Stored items
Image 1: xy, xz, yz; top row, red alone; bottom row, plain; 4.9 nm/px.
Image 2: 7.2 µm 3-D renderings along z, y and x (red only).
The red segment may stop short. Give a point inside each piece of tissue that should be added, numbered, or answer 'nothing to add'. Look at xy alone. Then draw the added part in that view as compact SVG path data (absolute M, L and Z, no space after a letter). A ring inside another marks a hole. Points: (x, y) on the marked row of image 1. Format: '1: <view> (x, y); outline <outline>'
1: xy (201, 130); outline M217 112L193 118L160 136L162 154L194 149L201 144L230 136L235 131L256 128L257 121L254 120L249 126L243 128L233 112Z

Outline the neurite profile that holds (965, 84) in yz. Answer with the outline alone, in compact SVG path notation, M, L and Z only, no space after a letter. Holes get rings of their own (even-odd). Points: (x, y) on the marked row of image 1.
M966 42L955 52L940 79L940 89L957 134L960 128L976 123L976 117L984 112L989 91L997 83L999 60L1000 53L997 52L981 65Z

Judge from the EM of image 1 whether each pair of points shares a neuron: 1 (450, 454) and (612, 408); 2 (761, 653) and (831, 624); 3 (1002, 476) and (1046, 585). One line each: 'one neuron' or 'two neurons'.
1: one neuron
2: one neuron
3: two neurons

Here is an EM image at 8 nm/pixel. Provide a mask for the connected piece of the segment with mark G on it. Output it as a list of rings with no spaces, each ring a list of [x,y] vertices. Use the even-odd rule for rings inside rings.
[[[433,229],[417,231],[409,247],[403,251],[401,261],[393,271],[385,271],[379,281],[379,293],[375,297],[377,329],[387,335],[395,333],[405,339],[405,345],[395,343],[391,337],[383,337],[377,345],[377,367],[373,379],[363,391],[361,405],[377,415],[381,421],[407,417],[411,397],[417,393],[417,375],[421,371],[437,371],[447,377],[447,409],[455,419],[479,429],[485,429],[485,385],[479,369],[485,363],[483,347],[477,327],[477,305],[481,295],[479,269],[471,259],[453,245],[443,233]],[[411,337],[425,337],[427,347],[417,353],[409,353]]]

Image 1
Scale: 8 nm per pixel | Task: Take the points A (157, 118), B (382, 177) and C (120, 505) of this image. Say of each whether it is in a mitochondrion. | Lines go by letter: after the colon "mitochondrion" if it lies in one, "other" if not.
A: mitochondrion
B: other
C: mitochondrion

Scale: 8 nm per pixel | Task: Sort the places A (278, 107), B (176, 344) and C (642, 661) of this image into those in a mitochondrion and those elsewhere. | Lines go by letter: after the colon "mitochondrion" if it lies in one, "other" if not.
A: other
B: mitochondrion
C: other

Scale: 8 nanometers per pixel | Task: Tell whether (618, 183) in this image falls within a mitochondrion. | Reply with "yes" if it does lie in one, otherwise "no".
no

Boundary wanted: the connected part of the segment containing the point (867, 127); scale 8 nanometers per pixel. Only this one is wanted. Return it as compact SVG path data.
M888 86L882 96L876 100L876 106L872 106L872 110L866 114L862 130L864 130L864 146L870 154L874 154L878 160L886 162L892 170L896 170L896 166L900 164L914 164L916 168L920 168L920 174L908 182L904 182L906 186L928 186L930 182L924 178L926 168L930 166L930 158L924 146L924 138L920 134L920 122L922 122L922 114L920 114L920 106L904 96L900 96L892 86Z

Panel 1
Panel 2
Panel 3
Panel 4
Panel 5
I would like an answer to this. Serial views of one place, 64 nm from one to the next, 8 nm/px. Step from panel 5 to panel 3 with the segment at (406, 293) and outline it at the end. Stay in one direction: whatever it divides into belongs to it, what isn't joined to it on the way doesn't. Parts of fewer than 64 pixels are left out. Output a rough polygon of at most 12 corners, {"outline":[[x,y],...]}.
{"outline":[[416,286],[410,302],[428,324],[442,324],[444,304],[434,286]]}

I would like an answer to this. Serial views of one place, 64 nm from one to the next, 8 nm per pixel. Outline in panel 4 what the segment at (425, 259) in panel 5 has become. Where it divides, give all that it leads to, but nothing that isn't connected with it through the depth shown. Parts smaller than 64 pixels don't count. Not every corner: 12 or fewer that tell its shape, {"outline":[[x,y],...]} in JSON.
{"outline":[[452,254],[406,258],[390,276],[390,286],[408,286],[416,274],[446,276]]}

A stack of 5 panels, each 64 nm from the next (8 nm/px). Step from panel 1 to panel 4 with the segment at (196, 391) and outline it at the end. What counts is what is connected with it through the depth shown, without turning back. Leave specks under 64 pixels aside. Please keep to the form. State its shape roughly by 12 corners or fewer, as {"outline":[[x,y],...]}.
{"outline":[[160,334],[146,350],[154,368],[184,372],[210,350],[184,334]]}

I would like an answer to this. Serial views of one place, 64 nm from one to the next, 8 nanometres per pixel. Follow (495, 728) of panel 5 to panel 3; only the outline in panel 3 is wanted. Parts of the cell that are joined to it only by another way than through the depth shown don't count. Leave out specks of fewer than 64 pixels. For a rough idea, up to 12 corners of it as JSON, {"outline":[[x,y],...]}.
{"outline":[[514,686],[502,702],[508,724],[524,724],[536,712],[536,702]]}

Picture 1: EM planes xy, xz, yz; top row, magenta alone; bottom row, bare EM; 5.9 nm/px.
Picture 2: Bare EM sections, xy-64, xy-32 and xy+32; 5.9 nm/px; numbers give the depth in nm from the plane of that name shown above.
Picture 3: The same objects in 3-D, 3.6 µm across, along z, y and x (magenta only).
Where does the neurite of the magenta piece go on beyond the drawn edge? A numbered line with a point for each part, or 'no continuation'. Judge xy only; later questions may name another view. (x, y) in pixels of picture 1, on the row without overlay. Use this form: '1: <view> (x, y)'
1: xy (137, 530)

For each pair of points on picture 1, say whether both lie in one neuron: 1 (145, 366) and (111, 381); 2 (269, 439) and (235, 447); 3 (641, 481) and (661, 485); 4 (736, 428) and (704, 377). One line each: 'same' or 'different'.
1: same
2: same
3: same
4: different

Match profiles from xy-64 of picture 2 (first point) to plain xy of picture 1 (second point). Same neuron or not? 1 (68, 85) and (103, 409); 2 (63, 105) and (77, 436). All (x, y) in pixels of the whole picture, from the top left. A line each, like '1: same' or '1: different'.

--- TO DO ---
Above are the records; copy all of them exactly.

--- RESULT OF THIS TASK ---
Image 1: xy, xz, yz; top row, red alone; bottom row, plain; 4.9 nm/px.
Image 2: 7.2 µm 3-D renderings along z, y and x (red only).
The red segment may stop short. Give a point inside each piece of tissue that should be added, numbered, or answer 'nothing to add'. Look at xy alone. Then draw the added part in that view as compact SVG path data (absolute M, L and Z, no space after a letter). A ring inside another marks a hole. Points: (x, y) on the marked row of image 1. Format: '1: <view> (x, y); outline <outline>'
1: xy (201, 130); outline M217 112L193 118L160 136L162 154L194 149L201 144L230 136L235 131L256 128L257 121L254 120L249 126L243 128L233 112Z

Outline the neurite profile that holds (965, 84) in yz. Answer with the outline alone, in compact SVG path notation, M, L and Z only, no space after a letter. Holes get rings of their own (even-odd). Points: (x, y) on the marked row of image 1.
M966 42L955 52L940 79L940 89L957 134L960 128L976 123L976 117L984 112L989 91L997 83L999 60L1000 53L997 52L981 65Z

Judge from the EM of image 1 whether each pair of points shares a neuron: 1 (450, 454) and (612, 408); 2 (761, 653) and (831, 624); 3 (1002, 476) and (1046, 585). One line each: 'one neuron' or 'two neurons'.
1: one neuron
2: one neuron
3: two neurons

Here is an EM image at 8 nm/pixel. Provide a mask for the connected piece of the segment with mark G on it. Output it as a list of rings with no spaces, each ring a list of [x,y] vertices. Use the even-odd rule for rings inside rings.
[[[433,229],[417,231],[409,247],[403,251],[401,261],[393,271],[385,271],[379,281],[379,293],[375,297],[377,329],[387,335],[395,333],[405,339],[405,345],[395,343],[391,337],[383,337],[377,345],[377,367],[373,379],[363,391],[361,405],[377,415],[381,421],[407,417],[411,397],[417,393],[417,375],[421,371],[437,371],[447,377],[447,409],[455,419],[479,429],[485,429],[485,385],[479,369],[485,363],[483,347],[477,327],[477,305],[481,295],[479,269],[471,259],[453,245],[443,233]],[[411,337],[425,337],[427,347],[417,353],[409,353]]]

Image 1
Scale: 8 nm per pixel | Task: Take the points A (157, 118), B (382, 177) and C (120, 505) of this image. Say of each whether it is in a mitochondrion. | Lines go by letter: after the colon "mitochondrion" if it lies in one, "other" if not.
A: mitochondrion
B: other
C: mitochondrion

Scale: 8 nm per pixel | Task: Sort the places A (278, 107), B (176, 344) and C (642, 661) of this image into those in a mitochondrion and those elsewhere. | Lines go by letter: after the colon "mitochondrion" if it lies in one, "other" if not.
A: other
B: mitochondrion
C: other

Scale: 8 nanometers per pixel | Task: Tell whether (618, 183) in this image falls within a mitochondrion. | Reply with "yes" if it does lie in one, otherwise "no".
no

Boundary wanted: the connected part of the segment containing the point (867, 127); scale 8 nanometers per pixel. Only this one is wanted. Return it as compact SVG path data.
M888 86L882 96L876 100L876 106L872 106L872 110L866 114L862 130L864 130L864 146L870 154L874 154L878 160L886 162L892 170L896 170L896 166L900 164L914 164L916 168L920 168L920 174L908 182L904 182L906 186L928 186L930 182L924 178L926 168L930 166L930 158L924 146L924 138L920 134L920 122L922 122L922 114L920 114L920 106L904 96L900 96L892 86Z

Panel 1
Panel 2
Panel 3
Panel 4
Panel 5
I would like an answer to this. Serial views of one place, 64 nm from one to the next, 8 nm/px. Step from panel 5 to panel 3 with the segment at (406, 293) and outline it at the end. Stay in one direction: whatever it divides into belongs to it, what isn't joined to it on the way doesn't. Parts of fewer than 64 pixels are left out. Output a rough polygon of at most 12 corners, {"outline":[[x,y],...]}.
{"outline":[[416,286],[410,302],[428,324],[442,324],[444,304],[434,286]]}

I would like an answer to this. Serial views of one place, 64 nm from one to the next, 8 nm per pixel. Outline in panel 4 what the segment at (425, 259) in panel 5 has become. Where it divides, give all that it leads to, but nothing that isn't connected with it through the depth shown. Parts smaller than 64 pixels don't count. Not every corner: 12 or fewer that tell its shape, {"outline":[[x,y],...]} in JSON.
{"outline":[[452,254],[406,258],[390,276],[390,286],[408,286],[416,274],[446,276]]}

A stack of 5 panels, each 64 nm from the next (8 nm/px). Step from panel 1 to panel 4 with the segment at (196, 391) and outline it at the end. What counts is what is connected with it through the depth shown, without turning back. Leave specks under 64 pixels aside. Please keep to the form. State its shape roughly by 12 corners or fewer, as {"outline":[[x,y],...]}.
{"outline":[[160,334],[146,350],[154,368],[184,372],[210,350],[184,334]]}

I would like an answer to this. Serial views of one place, 64 nm from one to the next, 8 nanometres per pixel. Follow (495, 728) of panel 5 to panel 3; only the outline in panel 3 is wanted. Parts of the cell that are joined to it only by another way than through the depth shown don't count. Leave out specks of fewer than 64 pixels. For a rough idea, up to 12 corners of it as JSON, {"outline":[[x,y],...]}.
{"outline":[[514,686],[502,702],[508,724],[524,724],[536,712],[536,702]]}

Picture 1: EM planes xy, xz, yz; top row, magenta alone; bottom row, bare EM; 5.9 nm/px.
Picture 2: Bare EM sections, xy-64, xy-32 and xy+32; 5.9 nm/px; numbers give the depth in nm from the plane of that name shown above.
Picture 3: The same objects in 3-D, 3.6 µm across, along z, y and x (magenta only).
Where does the neurite of the magenta piece go on beyond the drawn edge? A numbered line with a point for each part, or 'no continuation'. Judge xy only; later questions may name another view. (x, y) in pixels of picture 1, on the row without overlay. Use this form: '1: <view> (x, y)'
1: xy (137, 530)

For each pair of points on picture 1, say whether both lie in one neuron: 1 (145, 366) and (111, 381); 2 (269, 439) and (235, 447); 3 (641, 481) and (661, 485); 4 (736, 428) and (704, 377). One line each: 'same' or 'different'.
1: same
2: same
3: same
4: different

Match profiles from xy-64 of picture 2 (first point) to plain xy of picture 1 (second point). Same neuron or not? 1 (68, 85) and (103, 409); 2 (63, 105) and (77, 436). All (x, y) in pixels of the whole picture, from the top left. A line each, like '1: same' or '1: different'.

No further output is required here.